To Mr Swift I wrote stating I was grateful for the offer but unfortunately was attending a course on the role of dentistry in school administration followed by the pre-trial hearing into the death of the President of Bolivia. Havoc-Blythe received a rather shorter (but I thought upon reflection more direct) reply – although I did admit that I had thoroughly enjoyed the weekend, and was grateful to get out of town and away from the events of school.
At 10.30 Mr Fixham, the Deputy Head entered and announced that there would be some changes in the way work was divided between administration and management in future. Mrs Marchmount immediately perked up (she had been looking decided unperked up to that point). “I have been meaning to talk to you about that, Mr Fixham,” she announced. “We are most certainly overloaded at present, and although I did not want to suggest it directly, I do feel it is ideal that the management should take on some of our work, given that physically we have no more room for another member of staff in the office.”
Mr Fixham gave her a most curious look – indeed a look of such curiousness that perhaps “coriander” although not meaning the same thing would better express the looks that came over the Deputy Head’s face.

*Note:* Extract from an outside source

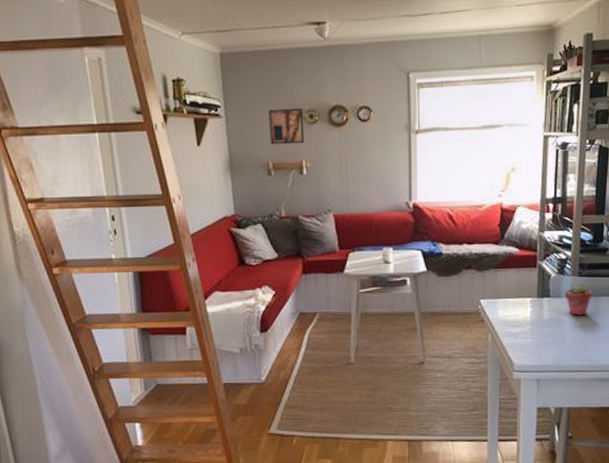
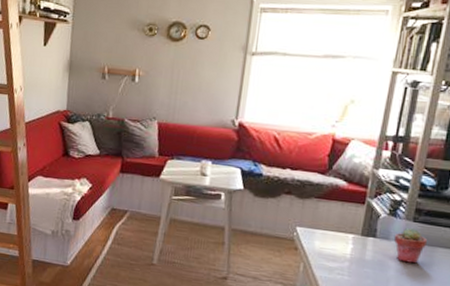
wall art: present [269,108,305,145] -> none [109,20,144,54]

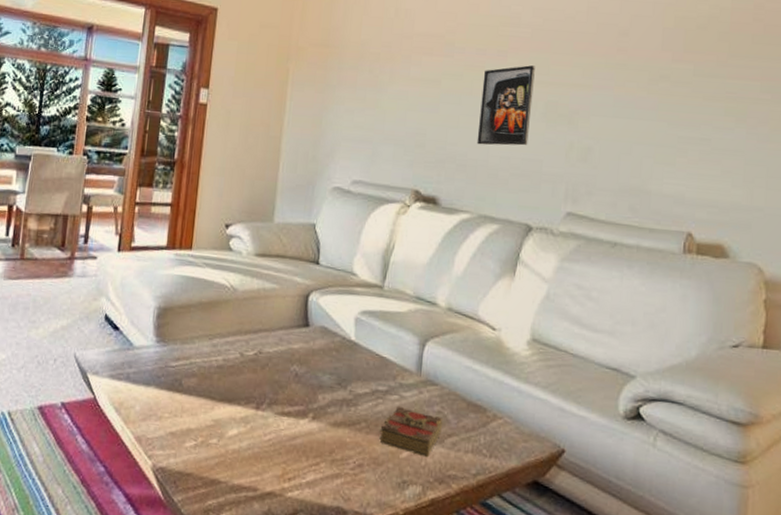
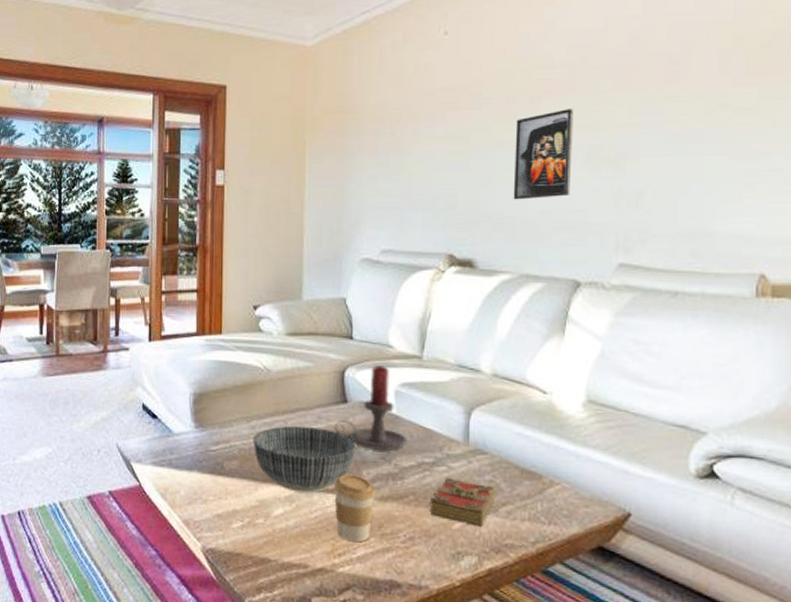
bowl: none [213,346,315,415] -> present [253,426,356,493]
coffee cup: none [288,398,330,467] -> present [334,474,376,542]
candle holder: none [293,291,364,377] -> present [333,365,408,451]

“I fear we have purposes crossed indeed,” said Mr Fixham, “for it is the office that will be taking on the tasks which management cannot undertake, given the high level of demand for new initiatives being propounded upon us as a daily ritual and routine by our masters in
We look aghast.
“Starting today I would like the office to take over timetabling, exam organisation including invigilation, the organisation of supply staff, and indeed other personnel record keeping, playground duty, and health and safety.”
And with that he walked out of the door.
The stunned silence was broken merely by Janice shouting, “Yes!”
We looked at her in a look akin to the look you give an overweight middle aged man who says he rather likes the music of Garry Glitter.
Janice saw the eyes of the room were, as it were, on her. “We got personnel,” she explained. I think that’s doughnuts all round.”
In the evening I had been home for no more than a minute when the front door bell rang and a polite lady handed me a DHL parcel. I duly signed and went back inside, putting on a record by Signur Ros that the head of sport (whose name I can never remember) had given me to compensate for his behaviour at the staff party.
The box contained a brand new, top of the range, ultra stylish O2 phone, SIM card and full set of extras. Tucked away inside was a note saying that they would start taking money out of my account within the next few days – although they didn’t say which account.
All of which is rather odd, since I already have a mobile phone which is with Orange, and have had no contact with O2.